The market for analog semis differs from the market for digital semiconductors. The analog industry is typically characterized by longer product life cycles than the digital industry. In addition, analog semi manufacturers tend to have lower capital investment requirements for manufacturing because their facilities tend to be less dependent than digital producers on state-of-the-art production equipment to manufacture leading edge process technologies. ON and other analog companies will typically buy fab equipment after it’s been depreciated by higher-end manufacturers like Intel or Taiwan Semi. The end- markets are more varied and more specialized than the relatively standardized digital semiconductor product markets. In general, analog has a higher barrier-to-entry – not a great business, but a decent one.
The company has a portfolio of 40k+ products and sells ~40b units per year at average price of ~$0.07. Manufactures semis, so has operating leverage, but not R&D intensive. End markets (2Q13): Computing = 16%, Consumer = 20%, Auto = 28%, Industrial = 19%, Communications = 17%. Customers: OEM's = ~55%, Distributors = ~40%, EMS = ~10%. Acquired SANYO in Jan 2011. Prior to 1999, was sub of Motorola.
SANYO Acquisition – in 1Q11, ON paid $480m for SANYO. On top of the amount paid, the company has posted $323m of operating losses. SANYO was primarily a manufacturer of simpler, commoditized, consumer chips in Japan and other parts of Asia. Following the acquisition, ON got hit with two issues: 1) a step-down in the competitiveness of Japanese consumer electronics companies and 2) floods at their Thailand manufacturing facility that caused a shift in demand to other regions of Asia. The company blames most of its problems on these issues; other industry insiders say the SANYO business has been terrible for years and that ON misjudged its ability to streamline its operations. Either way, the acquisition was bad; but, the analysis must look forward.
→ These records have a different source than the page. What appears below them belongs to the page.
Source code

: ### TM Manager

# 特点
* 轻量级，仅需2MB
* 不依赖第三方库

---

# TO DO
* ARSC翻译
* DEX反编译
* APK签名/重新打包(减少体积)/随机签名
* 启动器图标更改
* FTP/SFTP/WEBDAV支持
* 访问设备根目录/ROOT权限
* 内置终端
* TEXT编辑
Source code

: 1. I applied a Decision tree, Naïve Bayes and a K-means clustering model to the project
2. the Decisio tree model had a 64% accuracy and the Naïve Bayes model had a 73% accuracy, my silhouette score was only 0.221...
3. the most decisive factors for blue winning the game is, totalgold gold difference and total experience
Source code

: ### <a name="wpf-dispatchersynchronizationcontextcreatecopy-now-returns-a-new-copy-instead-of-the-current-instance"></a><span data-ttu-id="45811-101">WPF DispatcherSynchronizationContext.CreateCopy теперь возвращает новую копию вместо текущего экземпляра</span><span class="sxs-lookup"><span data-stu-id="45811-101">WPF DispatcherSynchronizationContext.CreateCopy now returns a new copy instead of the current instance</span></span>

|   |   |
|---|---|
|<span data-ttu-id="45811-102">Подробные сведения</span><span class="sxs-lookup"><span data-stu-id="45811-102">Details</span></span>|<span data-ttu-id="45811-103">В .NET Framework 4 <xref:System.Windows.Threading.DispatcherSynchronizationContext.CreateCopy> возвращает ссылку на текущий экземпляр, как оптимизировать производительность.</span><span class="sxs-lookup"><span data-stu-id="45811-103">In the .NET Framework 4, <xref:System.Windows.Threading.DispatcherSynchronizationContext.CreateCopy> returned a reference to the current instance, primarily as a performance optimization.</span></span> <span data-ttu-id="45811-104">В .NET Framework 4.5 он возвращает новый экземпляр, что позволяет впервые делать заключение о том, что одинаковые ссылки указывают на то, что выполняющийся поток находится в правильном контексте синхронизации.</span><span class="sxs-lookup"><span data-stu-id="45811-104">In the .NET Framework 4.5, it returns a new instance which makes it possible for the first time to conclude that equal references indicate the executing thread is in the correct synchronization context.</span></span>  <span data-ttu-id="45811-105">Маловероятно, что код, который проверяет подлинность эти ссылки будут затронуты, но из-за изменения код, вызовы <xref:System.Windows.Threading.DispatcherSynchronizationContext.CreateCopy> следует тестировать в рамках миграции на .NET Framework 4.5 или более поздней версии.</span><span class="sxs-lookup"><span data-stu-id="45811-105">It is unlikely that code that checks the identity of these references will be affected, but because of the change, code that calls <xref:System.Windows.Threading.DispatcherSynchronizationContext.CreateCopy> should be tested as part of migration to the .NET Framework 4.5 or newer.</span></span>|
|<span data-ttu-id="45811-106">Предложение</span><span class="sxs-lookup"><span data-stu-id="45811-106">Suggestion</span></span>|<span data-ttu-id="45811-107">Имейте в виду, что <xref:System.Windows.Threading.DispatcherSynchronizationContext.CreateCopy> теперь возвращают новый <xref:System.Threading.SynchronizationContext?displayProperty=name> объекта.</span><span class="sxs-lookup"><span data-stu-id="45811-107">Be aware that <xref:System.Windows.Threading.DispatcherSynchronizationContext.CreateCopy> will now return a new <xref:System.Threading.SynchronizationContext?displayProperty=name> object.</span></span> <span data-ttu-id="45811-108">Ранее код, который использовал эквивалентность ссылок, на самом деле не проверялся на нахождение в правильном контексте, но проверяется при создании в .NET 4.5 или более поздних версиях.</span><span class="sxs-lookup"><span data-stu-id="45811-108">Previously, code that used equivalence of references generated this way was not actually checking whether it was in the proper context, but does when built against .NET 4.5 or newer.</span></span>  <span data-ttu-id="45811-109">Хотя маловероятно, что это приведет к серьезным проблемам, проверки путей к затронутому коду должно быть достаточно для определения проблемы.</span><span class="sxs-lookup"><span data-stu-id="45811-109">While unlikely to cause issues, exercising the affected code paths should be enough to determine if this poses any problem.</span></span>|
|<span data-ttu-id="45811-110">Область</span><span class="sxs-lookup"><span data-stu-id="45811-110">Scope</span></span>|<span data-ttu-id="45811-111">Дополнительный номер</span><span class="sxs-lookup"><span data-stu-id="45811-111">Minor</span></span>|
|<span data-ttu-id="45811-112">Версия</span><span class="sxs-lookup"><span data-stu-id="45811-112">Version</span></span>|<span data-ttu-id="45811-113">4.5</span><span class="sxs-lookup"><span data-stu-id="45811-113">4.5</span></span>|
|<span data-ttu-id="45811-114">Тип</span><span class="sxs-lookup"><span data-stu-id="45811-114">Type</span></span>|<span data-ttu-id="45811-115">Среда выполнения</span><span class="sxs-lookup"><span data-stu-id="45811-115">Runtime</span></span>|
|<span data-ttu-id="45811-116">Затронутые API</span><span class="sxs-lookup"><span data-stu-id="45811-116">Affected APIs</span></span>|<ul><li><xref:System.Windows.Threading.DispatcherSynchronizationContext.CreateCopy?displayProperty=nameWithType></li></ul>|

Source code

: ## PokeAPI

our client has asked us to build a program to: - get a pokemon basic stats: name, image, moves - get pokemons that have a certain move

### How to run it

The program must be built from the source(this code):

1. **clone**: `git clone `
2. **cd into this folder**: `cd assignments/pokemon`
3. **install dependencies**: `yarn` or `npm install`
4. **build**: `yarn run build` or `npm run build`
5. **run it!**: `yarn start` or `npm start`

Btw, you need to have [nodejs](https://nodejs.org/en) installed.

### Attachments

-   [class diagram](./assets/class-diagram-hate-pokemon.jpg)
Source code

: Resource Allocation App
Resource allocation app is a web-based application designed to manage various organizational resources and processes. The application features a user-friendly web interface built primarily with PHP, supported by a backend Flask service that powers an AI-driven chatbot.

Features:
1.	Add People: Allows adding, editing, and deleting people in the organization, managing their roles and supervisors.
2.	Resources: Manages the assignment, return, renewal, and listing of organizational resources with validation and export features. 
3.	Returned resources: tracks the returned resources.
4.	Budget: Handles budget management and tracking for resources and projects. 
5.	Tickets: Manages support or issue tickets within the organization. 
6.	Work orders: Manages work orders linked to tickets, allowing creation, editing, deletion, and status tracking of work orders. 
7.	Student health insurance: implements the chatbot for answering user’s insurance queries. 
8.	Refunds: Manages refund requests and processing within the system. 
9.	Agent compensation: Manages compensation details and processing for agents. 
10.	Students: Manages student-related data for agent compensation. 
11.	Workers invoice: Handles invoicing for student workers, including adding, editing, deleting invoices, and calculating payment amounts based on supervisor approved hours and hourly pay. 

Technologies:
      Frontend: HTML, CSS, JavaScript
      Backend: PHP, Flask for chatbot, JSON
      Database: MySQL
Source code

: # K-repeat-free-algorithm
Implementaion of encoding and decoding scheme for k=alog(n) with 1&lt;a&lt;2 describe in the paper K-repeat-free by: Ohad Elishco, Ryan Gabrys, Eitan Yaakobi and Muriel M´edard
Earnings Walk (Street May Be Miscalculating Potential Improvement)
It seems that the street is calculating gross margins for the consolidated company, when we think you should calculate them for SANYO and Ex-SANYO separately – this leads to a different result, as our gross margin estimate is roughly 100bps+ higher than FC for 3Q/4Q14, with EPS of 45c v. FC at 39c (for the two quarters combined).
Looked at another way - ON Earned 68c annual run-rate in 3Q13 and lost 1c at SANYO. If they can get 10% margin on SANYO at 200m quarterly revs, that would add 20c. 10% increase in revenue at 20% incremental op margins could add 10c+.
More Detail on SANYO
Admittedly, the thesis assumes ON will be able to get its SANYO division back to a reasonable operating margin. But, the company is making progress and we don’t think the hurdle is that high before earnings estimates get revised upwards. By mid-2015, ON thinks the break-even for SANYO is ~$140m of revenue (vs. $157m in 3Q13). Today, ~65% of revenues are coming from outside Japan and they expect that to be closer to 75% by the end of 2014. In other words, the drag from the competitive position in Japan is diminishing.
ON is taking its medicine and buying the stock now, when the windshield is still dirty, should be rewarding.
We and our affiliates are long ON Semi (“ONNN”) and may buy additional shares or sell some or all of our securities, at any time. We have no obligation to inform anybody of any changes in our views of ONNN. Our research should not be taken for certainty. Please conduct your own research and reach your own conclusions.